The Sri Lankan government is now claiming a ground invasion of the safe zone will mean the liberation of Tamil civilians. The government accuses the LTTE of holding Tamil civilians hostage in the safe zone.
Preparations for a military invasion of the safe zone are underway.
An April 16 statement on the Sri Lankan defence ministry website said, "the military maneuvers are expected to set [the] stage for the worlds' largest hostage rescue operation undertaken by a conventional armed force in modern times".
The statement accused the LTTE of keeping civilians "through sheer intimidation and torture inside the LTTE's 'open-human' prisons".
Foreign governments, the UN and even HRW have swallowed the Sri Lankan government's line and also accuse the LTTE of using Tamil civilians as "human shields".
Kandasamy offers a very different explanation of why Tamil civilians choose to stay in the safe zone. "Why do the people stay on in such hardship? The greatest fear seems to be that if they leave, they won't be allowed back", she said.

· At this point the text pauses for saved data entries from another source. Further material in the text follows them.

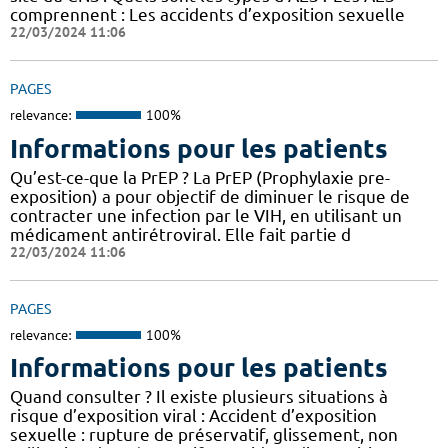
comprennent : Les accidents d’exposition sexuelle
22/03/2024 11:06
PAGES
relevance:
100%
Informations pour les patients
Qu’est-ce-que la PrEP ? La PrEP (Prophylaxie pre-
exposition) a pour objectif de diminuer le risque de
contracter une infection par le VIH, en utilisant un
médicament antirétroviral. Elle fait partie d
22/03/2024 11:06
PAGES
relevance:
100%
Informations pour les patients
Quand consulter ? Il existe plusieurs situations à
risque d’exposition viral : Accident d’exposition
sexuelle : rupture de préservatif, glissement, non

"Young Tamils in the zone have never lived in army-controlled areas, but they have heard stories of life under the army. They are also held back by the prospect of confinement in army-run internment camps.
"Only the critically injured and their caretakers [are allowed to] leave when the [Red Cross] rescue-ship arrives."
The Australian Tamil Information Service pointed out on Tamilsydney.com that, "the government of Sri Lanka has been detaining Tamil Internally Displaced People (IDPs) arbitrarily and indefinitely under close military guard in barbed wire fenced concentration camps'".
Most of these camps "remain out of bounds for anyone. Aid agencies, humanitarian workers, the media as well as relatives of the detained are denied access to these camps".
Sri Lanka's policy of placing those fleeing the conflict zone into concentration camps violates its duties under international law which bans the arbitrary detention of civilians during internal armed conflicts.
"In addition", ATIS said, "hundreds of men and women, some of whom are only teenagers, have been taken into secret detention or disappeared during the 'screening processes' for IDPs who arrive from the LTTE-administered areas <193> Infants, as young as 6 months old, are also confined in these concentration camps."
Fear of imprisonment by the government, not fear of the LTTE, is the real reason Tamil civilians remain in the safe zone.
Internationally, protests in support of the Tamils are beginning to have an impact. Canada's foreign minister Lawrence Cannon told reporters on April 9 that Canada had asked the Sri Lankan government to agree to an immediate ceasefire.
Yet Canada, along with the US, England, France and Australia, has refused to impose trade sanctions or cut foreign aid to Sri Lanka as Tamil protesters are demanding.
Western governments could use such diplomatic means to force the Sri Lankan government to stop the genocide and negotiate a peaceful solution.
Their failure to do this makes them the silent partners of this genocide.